● Your task
Wherever a line below holds the word "sraz", copy that line.

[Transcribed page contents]
= Beginning of Section =

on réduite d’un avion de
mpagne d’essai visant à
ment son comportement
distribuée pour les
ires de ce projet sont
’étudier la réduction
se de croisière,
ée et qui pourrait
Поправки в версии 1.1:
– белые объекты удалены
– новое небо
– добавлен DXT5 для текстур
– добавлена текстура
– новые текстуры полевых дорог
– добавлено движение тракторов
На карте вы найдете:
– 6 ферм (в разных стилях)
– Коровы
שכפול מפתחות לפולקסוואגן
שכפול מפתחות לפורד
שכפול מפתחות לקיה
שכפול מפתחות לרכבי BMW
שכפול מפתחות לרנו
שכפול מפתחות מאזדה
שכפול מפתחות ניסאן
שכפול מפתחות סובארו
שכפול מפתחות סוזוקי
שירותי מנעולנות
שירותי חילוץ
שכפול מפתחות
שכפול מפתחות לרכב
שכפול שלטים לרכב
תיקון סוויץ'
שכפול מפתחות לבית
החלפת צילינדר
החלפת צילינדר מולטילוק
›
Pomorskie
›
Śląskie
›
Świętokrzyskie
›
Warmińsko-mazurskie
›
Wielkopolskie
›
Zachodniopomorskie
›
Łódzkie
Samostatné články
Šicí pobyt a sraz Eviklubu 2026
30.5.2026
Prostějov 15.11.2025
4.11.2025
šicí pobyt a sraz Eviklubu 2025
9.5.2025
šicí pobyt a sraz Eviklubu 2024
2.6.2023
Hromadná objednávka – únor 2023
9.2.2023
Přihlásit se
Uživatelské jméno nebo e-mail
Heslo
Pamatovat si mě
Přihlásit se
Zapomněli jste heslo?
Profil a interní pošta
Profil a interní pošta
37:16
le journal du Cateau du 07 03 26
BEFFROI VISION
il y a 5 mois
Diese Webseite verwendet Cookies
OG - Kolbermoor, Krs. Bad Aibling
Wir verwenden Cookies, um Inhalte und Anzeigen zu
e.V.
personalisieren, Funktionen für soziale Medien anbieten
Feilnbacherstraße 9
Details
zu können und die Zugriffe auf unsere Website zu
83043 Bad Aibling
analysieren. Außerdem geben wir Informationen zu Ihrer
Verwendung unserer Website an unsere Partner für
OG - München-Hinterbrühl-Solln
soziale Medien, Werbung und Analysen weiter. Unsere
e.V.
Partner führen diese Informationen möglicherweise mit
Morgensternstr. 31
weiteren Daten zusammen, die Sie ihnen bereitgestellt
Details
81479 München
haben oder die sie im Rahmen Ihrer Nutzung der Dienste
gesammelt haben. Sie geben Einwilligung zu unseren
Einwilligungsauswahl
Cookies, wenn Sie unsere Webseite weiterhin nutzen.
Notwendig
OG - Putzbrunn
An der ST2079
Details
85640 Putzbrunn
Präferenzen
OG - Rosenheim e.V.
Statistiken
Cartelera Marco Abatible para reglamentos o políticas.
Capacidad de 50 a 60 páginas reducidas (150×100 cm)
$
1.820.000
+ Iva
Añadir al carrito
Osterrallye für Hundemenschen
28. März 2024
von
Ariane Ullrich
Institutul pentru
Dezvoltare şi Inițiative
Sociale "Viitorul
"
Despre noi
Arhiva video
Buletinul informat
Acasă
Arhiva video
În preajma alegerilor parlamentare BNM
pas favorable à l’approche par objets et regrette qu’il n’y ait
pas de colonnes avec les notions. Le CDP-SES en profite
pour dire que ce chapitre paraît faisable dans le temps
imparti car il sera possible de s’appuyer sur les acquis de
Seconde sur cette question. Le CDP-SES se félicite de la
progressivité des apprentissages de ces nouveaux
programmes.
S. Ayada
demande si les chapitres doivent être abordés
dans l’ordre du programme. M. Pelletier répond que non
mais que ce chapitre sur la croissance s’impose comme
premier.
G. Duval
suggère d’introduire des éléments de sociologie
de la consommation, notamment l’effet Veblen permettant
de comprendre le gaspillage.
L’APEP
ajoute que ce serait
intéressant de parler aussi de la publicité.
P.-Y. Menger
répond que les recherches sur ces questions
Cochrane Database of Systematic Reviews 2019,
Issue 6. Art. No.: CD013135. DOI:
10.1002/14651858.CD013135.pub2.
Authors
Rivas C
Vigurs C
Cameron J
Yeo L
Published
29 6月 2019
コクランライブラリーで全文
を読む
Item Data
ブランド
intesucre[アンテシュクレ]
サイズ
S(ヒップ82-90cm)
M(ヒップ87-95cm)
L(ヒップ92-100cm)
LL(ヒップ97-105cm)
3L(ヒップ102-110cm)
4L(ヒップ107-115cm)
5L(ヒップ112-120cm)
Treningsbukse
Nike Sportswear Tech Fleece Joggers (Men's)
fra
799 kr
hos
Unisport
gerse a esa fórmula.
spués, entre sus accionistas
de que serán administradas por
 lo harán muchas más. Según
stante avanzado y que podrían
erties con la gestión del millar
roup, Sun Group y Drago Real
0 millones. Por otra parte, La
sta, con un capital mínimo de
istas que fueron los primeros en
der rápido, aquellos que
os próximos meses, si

= End of Section =

● Task solution
Šicí pobyt a sraz Eviklubu 2026
šicí pobyt a sraz Eviklubu 2025
šicí pobyt a sraz Eviklubu 2024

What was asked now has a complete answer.